Gan Chin Lee Malaysian, b. 1977
The Chinese New Village was an apartheid community created on political grounds.
Designed by the British colonial administration in 1948, its purpose was to
counteract the Communist penetration into Chinese communities. The order of
segregation was not lifted until 1960 when the Malayan Emergency ended. Today,
among some 600 Chinese New Villages, only the few located in the vicinity of cities
have transformed into fully-fledged modern communities; the remaining majority
have been marginalised and perceived as squalid slums.

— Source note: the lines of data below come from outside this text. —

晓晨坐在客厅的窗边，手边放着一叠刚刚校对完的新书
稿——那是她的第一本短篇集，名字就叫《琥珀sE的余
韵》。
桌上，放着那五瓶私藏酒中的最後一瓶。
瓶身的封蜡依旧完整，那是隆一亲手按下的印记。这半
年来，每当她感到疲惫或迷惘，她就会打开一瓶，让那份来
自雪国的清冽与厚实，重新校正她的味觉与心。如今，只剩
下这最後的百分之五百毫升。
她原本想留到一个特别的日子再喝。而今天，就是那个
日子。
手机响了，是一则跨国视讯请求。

I was born in and grew up in a Chinese New Village. Although I left at the age of
eighteen for new pursuits — studies, work, settling down — the New Village lives
with me and pursues its course through time: this place of childhood, rife with
energy, cultural memory, identity, and a sense of belonging.

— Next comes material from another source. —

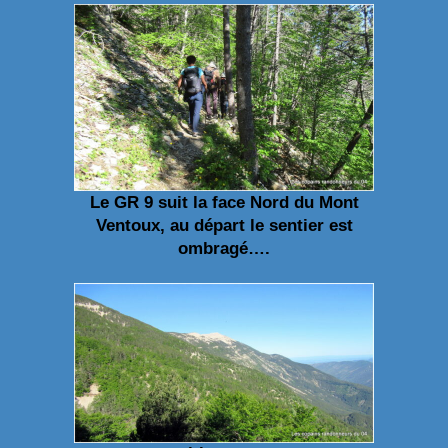
Le GR 9 suit la face Nord du Mont
Ventoux, au départ le sentier est
ombragé….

This series takes these family and personal memories as its point of departure.
Drawing on family albums, newspapers, historic images, memories written by
members of the Malaysian Communist Party, and photographs taken during my
fieldwork, I reflect on what binds a person and his or her hometown. I investigate
conflicts arising between the pursuit of a utopian vision for a dwelling place and one’s
humble abode in reality. Through the prism of this vision, a variety of images serve as
essential references for my contemplation of social reality through painting.

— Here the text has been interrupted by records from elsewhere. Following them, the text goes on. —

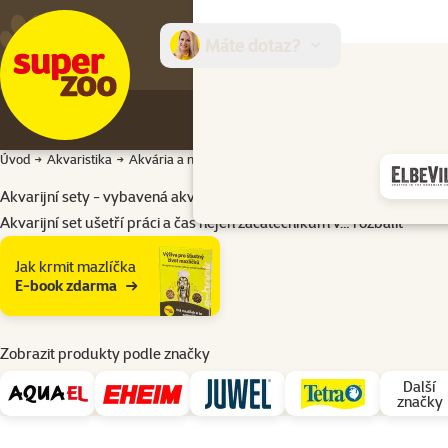
Máte dotaz?
E-sh
Úvod
Akvaristika
Akvária a nábytek
Akvarijní sety
Akvarijní sety - vybavená akvária
Akvarijní set ušetří práci a čas nejen začátečníkům v…
rozbalit
Podkategorie
Jak krmit mazlíčka
E-book zdarma
Zobrazit produkty podle značky
Další
značky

Drawings on paper also illustrate my attempts to document the social history of
Chinese New Villages and the memories of family and individuals living on the
margins of visions of the past. These scripts amount to a non-linear narrative
structure characterised by fragmentation, superposition, and irrational associations,
demonstrating how the past and the present are connected through flashbacks. At
the same time, I employ an approximate and note-taking approach to visual
representation, constructing the home as I remember it, bit by bit from fragments.
My purpose is to turn these emblems of culture and memory into a mirror of the
formation of places, sites, spaces, and selves in relation to cultural shifts, from
changing ways of living, ideological turns, to emerging forms of art and literature.